Ecosyste.ms: Awesome

An open API service indexing awesome lists of open source software.

Awesome Lists | Featured Topics | Projects

https://github.com/fyzanshaik/plush-db


https://github.com/fyzanshaik/plush-db

Last synced: about 5 hours ago
JSON representation

Awesome Lists containing this project

README

        

# Plush Database 🍥

## A Database Implementation Using B+ Trees in Golang

This project is an exploration into the internals of database systems, with a focus on understanding and implementing the core components of a database using B+ trees as the primary data structure. The goal is to create a simple, in-memory key-value store that supports basic CRUD operations.

### Project Structure

- **cmd/**:
- Contains the main application entry point (`main.go`), where the database is initialized and the command-line interface (CLI) is managed.

- **internal/**:
- Holds internal packages that encapsulate the core functionality, including:
- **bplustree/**: Implements the B+ tree logic, including node structures, insertion, deletion, and searching algorithms.
- **storage/**: Manages data storage, including in-memory and file-based storage options.

- **pkg/**:
- May contain reusable utility packages or libraries that could be shared across different projects or services.

- **data/**:
- Used for data files, including any sample or test datasets, and potential data export/import functionality for the database.

### Timeline & Documentation

1. **Understanding B+ Trees**
- Start with an in-depth study of B+ trees, focusing on their application as a balanced data structure for efficient querying, insertion, and deletion operations.
- Implement the basic B+ tree structure, including:
- Node structure (internal and leaf nodes)
- Insertion algorithm
- Deletion algorithm
- Search operation

2. **Schema Design**
- Design a flexible schema system that allows users to define the structure of their data.
- The schema should support various data types, including:
- **Primitive types**: `int`, `string`, `bool`
- **Composite types**: `struct`, where a block of data or a node can hold multiple fields
- Allow users to specify the number of fields (columns) and their types, which will guide how data is inserted and stored.

**Example Schema Input:**
- `{key: int, name: string, email: string}`

**Example Node Structure:**
```go
type Node struct {
PrimaryKey int // Used as the key in the B+ tree
Data map[string]interface{} // Holds the actual data, e.g., name, email
Left *Node // Pointer to the left child (if applicable)
Right *Node // Pointer to the right child (if applicable)
}
```

3. **Implementing an In-Memory Database**
- Develop the core database functionalities:
- **Define Schema**: Allow users to define and update the schema dynamically.
- **Add Data**: Insert new records into the database, ensuring they are stored according to the defined schema and indexed using the B+ tree.
- **Remove Data**: Implement deletion of records, maintaining the integrity and balance of the B+ tree.
- **Update Data**: Allow modifications to existing records.
- **Query Data**: Retrieve records based on primary keys or other criteria.
- **Get Size of B+ Tree**: Provide a function to return the number of nodes in the B+ tree.
- **Get Total Size of Table**: Calculate the total amount of data stored in the table, including metadata.

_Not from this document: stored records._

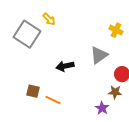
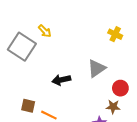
yellow cross: (116, 30) -> (115, 34), moved

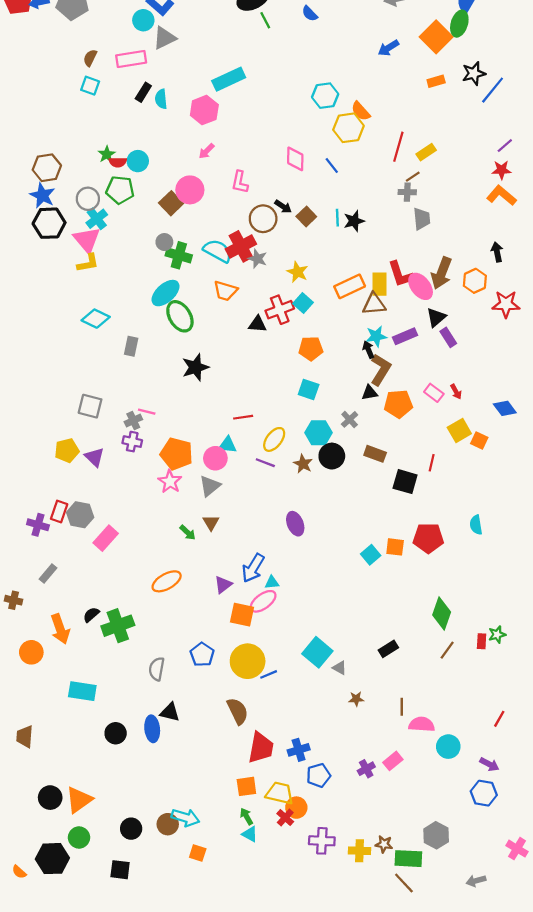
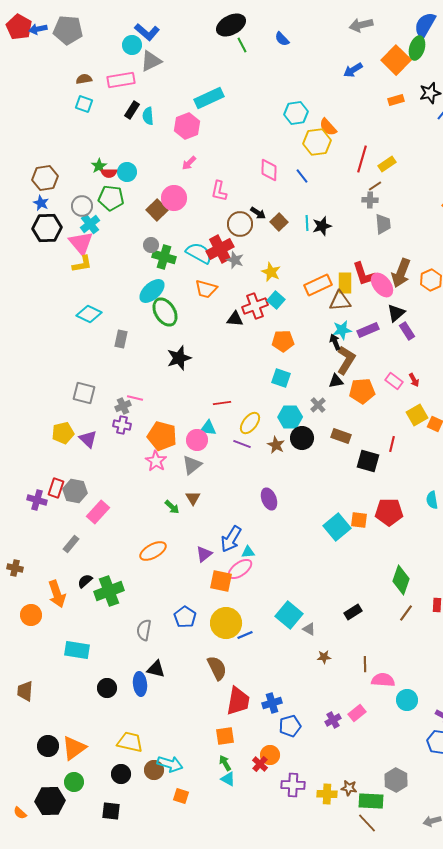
brown semicircle: (90, 58) -> (84, 79), turned 56
blue star: (42, 195) -> (41, 203), size x0.7
cyan square: (371, 555) -> (337, 527), size x1.5
gray rectangle: (48, 574) -> (71, 544), moved
yellow trapezoid: (280, 793) -> (130, 742), moved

4. **Interface Layers in Databases**
- **SQL Layer**: Simulate a basic SQL-like interface for interacting with the database, supporting commands such as `SELECT`, `INSERT`, `UPDATE`, and `DELETE`.
- **KV (Key-Value) Layer**: Implement a direct key-value interface for lower-level data access, bypassing the SQL layer for performance-critical operations.

5. **Advanced Features (Future Work)**
- **Persistence**: Extend the in-memory database to support persistent storage, allowing data to be saved to disk and reloaded on startup.
- **Concurrency**: Implement basic concurrency control to handle multiple simultaneous operations, ensuring data consistency.
- **Indexing**: Explore the addition of secondary indexes for faster querying on non-primary key fields.

6. **Testing and Benchmarking**
- Implement a comprehensive suite of unit tests to ensure the correctness of the B+ tree operations and database functionalities.
- Benchmark the performance of various operations (e.g., insertion, deletion, querying) to identify bottlenecks and optimize the implementation.

7. **Documentation**
- Write detailed documentation covering the project structure, usage, API endpoints (if applicable), and examples of how to interact with the database.